→ PROBLEM TO WORK ON:
Return exactly the lines from the one that contains "right shoulder: (336, 323)" up to the last line of the listing, and nothing else.

====

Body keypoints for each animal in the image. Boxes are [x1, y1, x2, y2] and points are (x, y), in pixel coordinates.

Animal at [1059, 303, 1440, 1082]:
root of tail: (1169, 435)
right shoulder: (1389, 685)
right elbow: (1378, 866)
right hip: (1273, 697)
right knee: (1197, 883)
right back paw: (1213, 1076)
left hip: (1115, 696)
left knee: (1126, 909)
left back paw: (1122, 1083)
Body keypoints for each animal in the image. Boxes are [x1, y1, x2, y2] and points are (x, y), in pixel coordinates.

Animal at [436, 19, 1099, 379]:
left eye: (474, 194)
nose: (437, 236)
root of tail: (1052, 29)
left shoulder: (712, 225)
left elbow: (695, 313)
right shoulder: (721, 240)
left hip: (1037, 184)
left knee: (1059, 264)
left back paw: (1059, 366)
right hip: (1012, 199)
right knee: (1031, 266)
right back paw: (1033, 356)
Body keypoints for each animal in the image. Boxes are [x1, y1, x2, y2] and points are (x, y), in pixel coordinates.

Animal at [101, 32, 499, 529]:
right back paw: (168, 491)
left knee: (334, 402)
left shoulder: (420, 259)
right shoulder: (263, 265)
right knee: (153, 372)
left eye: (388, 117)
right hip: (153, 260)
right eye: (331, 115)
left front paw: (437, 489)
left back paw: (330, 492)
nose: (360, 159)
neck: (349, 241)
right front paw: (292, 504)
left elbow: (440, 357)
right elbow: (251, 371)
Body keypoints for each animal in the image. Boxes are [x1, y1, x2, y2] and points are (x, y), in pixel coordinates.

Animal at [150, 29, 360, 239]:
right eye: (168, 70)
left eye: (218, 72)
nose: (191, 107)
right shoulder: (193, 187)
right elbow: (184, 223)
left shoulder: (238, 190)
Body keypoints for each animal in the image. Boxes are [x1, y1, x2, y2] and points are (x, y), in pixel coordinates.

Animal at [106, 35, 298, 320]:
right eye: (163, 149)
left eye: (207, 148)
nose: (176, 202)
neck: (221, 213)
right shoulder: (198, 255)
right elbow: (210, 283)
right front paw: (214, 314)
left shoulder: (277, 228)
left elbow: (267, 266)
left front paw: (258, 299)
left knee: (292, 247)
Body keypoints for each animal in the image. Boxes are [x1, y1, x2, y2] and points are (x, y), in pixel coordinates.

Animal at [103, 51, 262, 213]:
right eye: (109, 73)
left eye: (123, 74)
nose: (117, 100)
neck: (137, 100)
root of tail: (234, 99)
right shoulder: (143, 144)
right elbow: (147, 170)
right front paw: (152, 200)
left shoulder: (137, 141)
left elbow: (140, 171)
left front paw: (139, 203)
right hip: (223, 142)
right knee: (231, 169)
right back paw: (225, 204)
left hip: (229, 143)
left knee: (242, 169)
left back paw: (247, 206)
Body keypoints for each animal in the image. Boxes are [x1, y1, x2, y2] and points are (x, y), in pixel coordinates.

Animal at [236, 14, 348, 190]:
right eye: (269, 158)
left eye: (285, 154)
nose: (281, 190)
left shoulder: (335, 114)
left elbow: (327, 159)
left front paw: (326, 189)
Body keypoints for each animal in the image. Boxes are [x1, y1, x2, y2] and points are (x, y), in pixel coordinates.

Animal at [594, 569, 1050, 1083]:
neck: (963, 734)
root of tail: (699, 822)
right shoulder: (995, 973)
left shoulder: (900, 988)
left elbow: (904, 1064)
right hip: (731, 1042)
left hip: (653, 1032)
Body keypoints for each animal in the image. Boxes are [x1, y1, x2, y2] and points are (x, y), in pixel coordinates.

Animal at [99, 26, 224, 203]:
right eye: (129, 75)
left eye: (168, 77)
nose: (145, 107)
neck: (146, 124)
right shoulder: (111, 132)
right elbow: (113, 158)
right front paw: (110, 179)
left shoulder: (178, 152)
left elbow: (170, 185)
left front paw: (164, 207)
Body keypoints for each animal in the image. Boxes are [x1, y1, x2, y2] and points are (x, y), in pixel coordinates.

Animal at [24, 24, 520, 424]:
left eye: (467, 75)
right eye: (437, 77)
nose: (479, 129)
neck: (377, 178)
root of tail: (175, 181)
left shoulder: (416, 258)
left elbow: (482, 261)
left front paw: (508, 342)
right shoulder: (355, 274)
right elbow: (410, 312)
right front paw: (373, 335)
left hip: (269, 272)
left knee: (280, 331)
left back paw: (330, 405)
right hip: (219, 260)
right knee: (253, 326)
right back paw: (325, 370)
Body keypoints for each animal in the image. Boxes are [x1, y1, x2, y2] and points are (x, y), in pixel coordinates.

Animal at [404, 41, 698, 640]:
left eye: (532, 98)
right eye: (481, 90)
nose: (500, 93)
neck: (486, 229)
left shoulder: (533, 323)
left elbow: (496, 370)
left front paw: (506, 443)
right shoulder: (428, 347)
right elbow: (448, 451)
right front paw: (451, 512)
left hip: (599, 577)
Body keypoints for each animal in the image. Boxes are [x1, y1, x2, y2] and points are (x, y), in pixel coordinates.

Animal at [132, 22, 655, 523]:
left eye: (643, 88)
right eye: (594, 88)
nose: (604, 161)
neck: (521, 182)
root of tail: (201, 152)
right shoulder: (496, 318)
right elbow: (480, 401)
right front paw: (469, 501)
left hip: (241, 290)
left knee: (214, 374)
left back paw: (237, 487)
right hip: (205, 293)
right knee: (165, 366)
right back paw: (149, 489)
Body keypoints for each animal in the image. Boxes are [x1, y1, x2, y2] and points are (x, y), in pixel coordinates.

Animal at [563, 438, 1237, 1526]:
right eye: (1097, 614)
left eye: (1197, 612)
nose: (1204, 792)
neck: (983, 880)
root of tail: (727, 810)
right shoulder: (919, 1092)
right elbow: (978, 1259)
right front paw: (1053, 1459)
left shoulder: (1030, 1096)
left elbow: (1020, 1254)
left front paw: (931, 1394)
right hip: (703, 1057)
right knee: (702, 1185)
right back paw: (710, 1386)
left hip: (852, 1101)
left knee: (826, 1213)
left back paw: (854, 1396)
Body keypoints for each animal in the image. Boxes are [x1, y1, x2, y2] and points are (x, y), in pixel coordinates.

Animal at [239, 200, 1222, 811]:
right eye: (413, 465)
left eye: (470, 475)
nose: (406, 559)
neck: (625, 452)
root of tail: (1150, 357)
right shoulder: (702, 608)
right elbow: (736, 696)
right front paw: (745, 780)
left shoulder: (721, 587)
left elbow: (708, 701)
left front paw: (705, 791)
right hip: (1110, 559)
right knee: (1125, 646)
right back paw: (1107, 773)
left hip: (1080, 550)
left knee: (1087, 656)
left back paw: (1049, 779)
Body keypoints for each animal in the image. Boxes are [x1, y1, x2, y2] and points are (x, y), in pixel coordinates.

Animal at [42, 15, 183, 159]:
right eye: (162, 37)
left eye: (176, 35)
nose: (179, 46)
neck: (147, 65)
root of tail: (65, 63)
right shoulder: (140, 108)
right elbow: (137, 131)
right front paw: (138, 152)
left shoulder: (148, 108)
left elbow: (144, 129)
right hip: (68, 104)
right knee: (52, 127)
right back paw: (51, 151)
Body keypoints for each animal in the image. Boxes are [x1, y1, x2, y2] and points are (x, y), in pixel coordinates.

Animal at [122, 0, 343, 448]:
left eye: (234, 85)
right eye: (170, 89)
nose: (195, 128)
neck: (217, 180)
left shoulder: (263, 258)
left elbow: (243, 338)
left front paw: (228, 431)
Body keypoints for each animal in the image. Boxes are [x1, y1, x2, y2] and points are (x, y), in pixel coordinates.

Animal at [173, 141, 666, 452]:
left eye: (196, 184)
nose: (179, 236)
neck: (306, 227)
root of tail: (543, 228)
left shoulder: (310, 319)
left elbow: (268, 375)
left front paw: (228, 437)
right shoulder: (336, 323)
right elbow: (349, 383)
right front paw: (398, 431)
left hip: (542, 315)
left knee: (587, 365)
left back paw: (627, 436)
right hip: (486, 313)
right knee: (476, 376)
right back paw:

====

→ RESULT OF THIS TASK:
right shoulder: (336, 323)
right elbow: (349, 383)
right front paw: (398, 431)
left hip: (542, 315)
left knee: (587, 365)
left back paw: (627, 436)
right hip: (486, 313)
right knee: (476, 376)
right back paw:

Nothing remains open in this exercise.